▶ [ACTIVITY] Copy out the passage on the water treatment process word for word.

▶ [SELECTED PASSAGE]
=== Begin Enclosure ===

The Water Treatment Process Steps (5 stages)

the Water treatment process steps

Water is one of the most important resources in our daily lives, and all of the water we use goes through the water treatment process before we use it. Water treatment is the process of removing impurities from the water, to make it safe for us to drink and use. Therefore water treatment is a very important process, that keeps people safe and healthy. However, not many people know exactly what happens during the water treatment process. That is why we decided to take a closer look at this vital process.

The 5 Stages of Water Treatment

Broadly speaking the water treatment process can be divided into five stages. These are screening, coagulation, sedimentation, filtration, and disinfection. Each of these steps is vital to ensuring the purity of our water. We will explain each of the water treatment process steps in more detail below.


Many water treatment plants get their water from surface water sources like lakes, dams, and rivers. However, these water sources can have many suspended materials in them. Materials like leaves, branches, fish, and trash. These materials can be harmful to the equipment of the water treatment plant. Therefore the first step in the water treatment process is screening.

=== End Enclosure ===

▶ [DATA LISTING]
=== Begin Enclosure ===

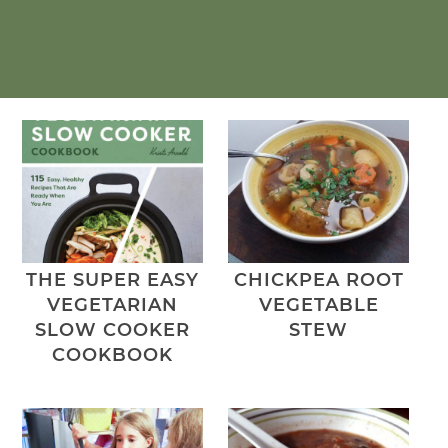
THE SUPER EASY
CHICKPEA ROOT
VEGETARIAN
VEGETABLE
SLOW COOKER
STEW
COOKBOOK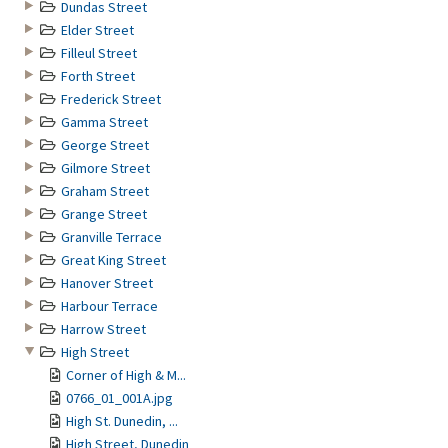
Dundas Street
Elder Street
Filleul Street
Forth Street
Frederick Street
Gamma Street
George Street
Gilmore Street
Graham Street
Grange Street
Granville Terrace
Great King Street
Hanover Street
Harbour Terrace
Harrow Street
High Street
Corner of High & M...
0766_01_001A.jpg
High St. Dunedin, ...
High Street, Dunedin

=== End Enclosure ===
=== Begin Enclosure ===

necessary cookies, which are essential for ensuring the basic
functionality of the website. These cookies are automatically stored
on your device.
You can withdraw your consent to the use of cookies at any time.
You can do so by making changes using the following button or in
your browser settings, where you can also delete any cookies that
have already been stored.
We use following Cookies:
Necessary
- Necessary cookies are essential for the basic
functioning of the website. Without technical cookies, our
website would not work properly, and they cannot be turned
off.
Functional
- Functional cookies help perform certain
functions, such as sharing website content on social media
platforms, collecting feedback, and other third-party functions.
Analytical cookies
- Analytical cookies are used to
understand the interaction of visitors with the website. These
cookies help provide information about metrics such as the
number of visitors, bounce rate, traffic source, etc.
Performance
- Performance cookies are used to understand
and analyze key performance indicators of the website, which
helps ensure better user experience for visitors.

=== End Enclosure ===

▶ [THE ANSWER]
The Water Treatment Process Steps (5 stages)

the Water treatment process steps

Water is one of the most important resources in our daily lives, and all of the water we use goes through the water treatment process before we use it. Water treatment is the process of removing impurities from the water, to make it safe for us to drink and use. Therefore water treatment is a very important process, that keeps people safe and healthy. However, not many people know exactly what happens during the water treatment process. That is why we decided to take a closer look at this vital process.

The 5 Stages of Water Treatment

Broadly speaking the water treatment process can be divided into five stages. These are screening, coagulation, sedimentation, filtration, and disinfection. Each of these steps is vital to ensuring the purity of our water. We will explain each of the water treatment process steps in more detail below.


Many water treatment plants get their water from surface water sources like lakes, dams, and rivers. However, these water sources can have many suspended materials in them. Materials like leaves, branches, fish, and trash. These materials can be harmful to the equipment of the water treatment plant. Therefore the first step in the water treatment process is screening.